However, Ryan’s shifting accents is something of an inside joke in and of itself. For over 15 years, American audiences have known Hugh Laurie as eponymous House M.D., a crotchety American doctor whose arrogance only assists him in solving the most dire cases thrown his way. Laurie sunk so completely into the role that many viewers were flabbergasted to learn that Hugh Laurie himself is not a heroic American leader, but a British actor, best known in his country for his zany comedy chops.

“Really when we were talking about this, we thought why not amalgamate the two: kind of the ‘Come to me, I know everything expert’ to the ‘Help me, I have no idea what I’m doing, I need help [persona].’ And that gives him the ability to flip between the two,” Iannucci said.

“Because I think if you were booking a cruise in Miami, I think you’d want a kind of United Airlines pilot type in charge,” Iannucci said, before gleefully adding, “and also who knows where Britain might be in international self-esteem in forty years’ time.”

Hugh Laurie in Avenue 5
Photo: HBO

When Decider spoke with Laurie, he was ironically less confident about Iannucci’s take on American confidence.

“Well I was curious about it. [Armando] obviously had a very clear idea about the projected security and confidence that comes along with an American accent and how an American — someone like Herman Judd (Josh Gad) — might be rendered speechless with fear and anxiety hearing an English voice. And I was curious to know if that was actually true,” Laurie said.

Laurie told Decider that he questioned if Americans would in fact be upset to hear a British accent from a captain, noting that it probably depended upon the specific regional accent in play, but Iannucci put him at ease. “He put my mind at rest,” Laurie said. “He said, ‘No, no, no, it’ll work.'”

“I don’t know,” Laurie continued. “I honestly don’t know if people would find an English ship’s captain more alarming than an American. I mean, in times of stress people do want to hear the familiar…or is that a baseless anxiety to have?”
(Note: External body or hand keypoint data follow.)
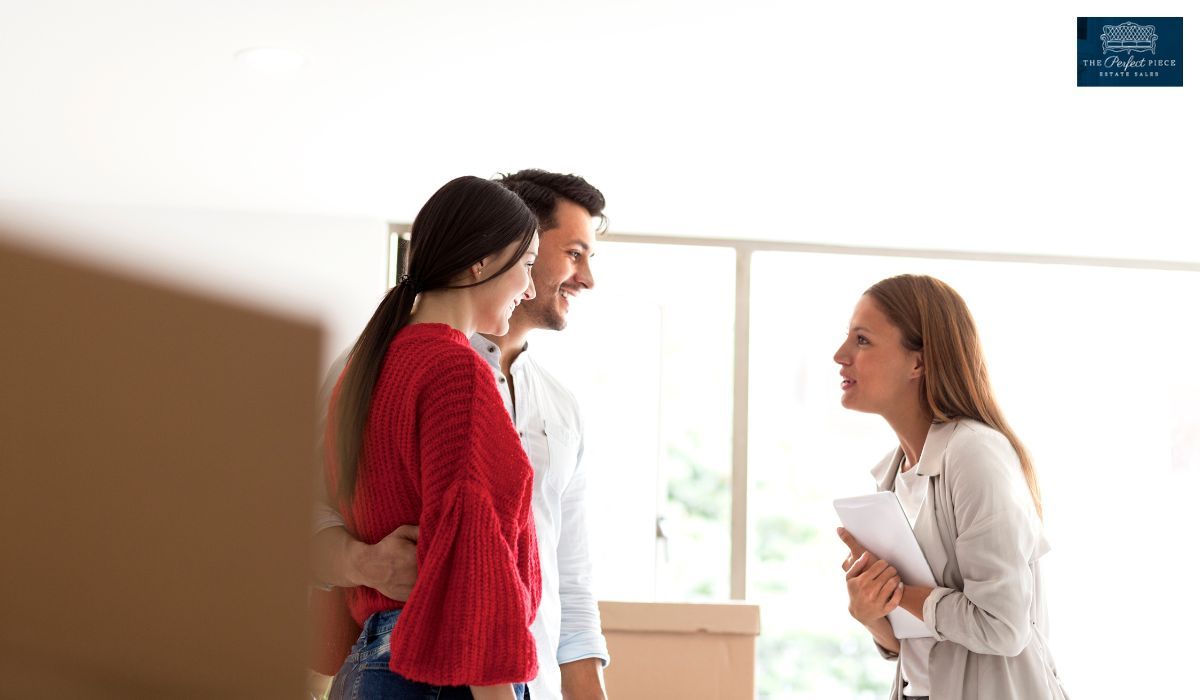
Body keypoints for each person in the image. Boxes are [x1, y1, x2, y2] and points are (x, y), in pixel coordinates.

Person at [313, 169, 610, 700]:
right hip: (451, 671)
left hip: (396, 666)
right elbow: (476, 559)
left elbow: (571, 577)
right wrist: (363, 563)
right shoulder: (452, 371)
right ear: (487, 258)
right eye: (571, 253)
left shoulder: (385, 361)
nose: (587, 278)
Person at [832, 274, 1069, 700]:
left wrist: (900, 592)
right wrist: (871, 612)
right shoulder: (895, 474)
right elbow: (917, 643)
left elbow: (1003, 624)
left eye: (862, 340)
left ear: (918, 362)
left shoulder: (975, 453)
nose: (840, 355)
Whether or not Laurie’s own anxiety about the accent is baseless or not, it does allow him to fully play with the dual parts of his public persona for the very first time. The same people wondering “What is Hugh Laurie’s real accent?” are the same folks who would likely be confused aboard the Avenue 5, wondering to themselves, “What is Captain Ryan Clark’s real accent?”

Avenue 5, Episode 2 premieres on HBO this Sunday, January 26.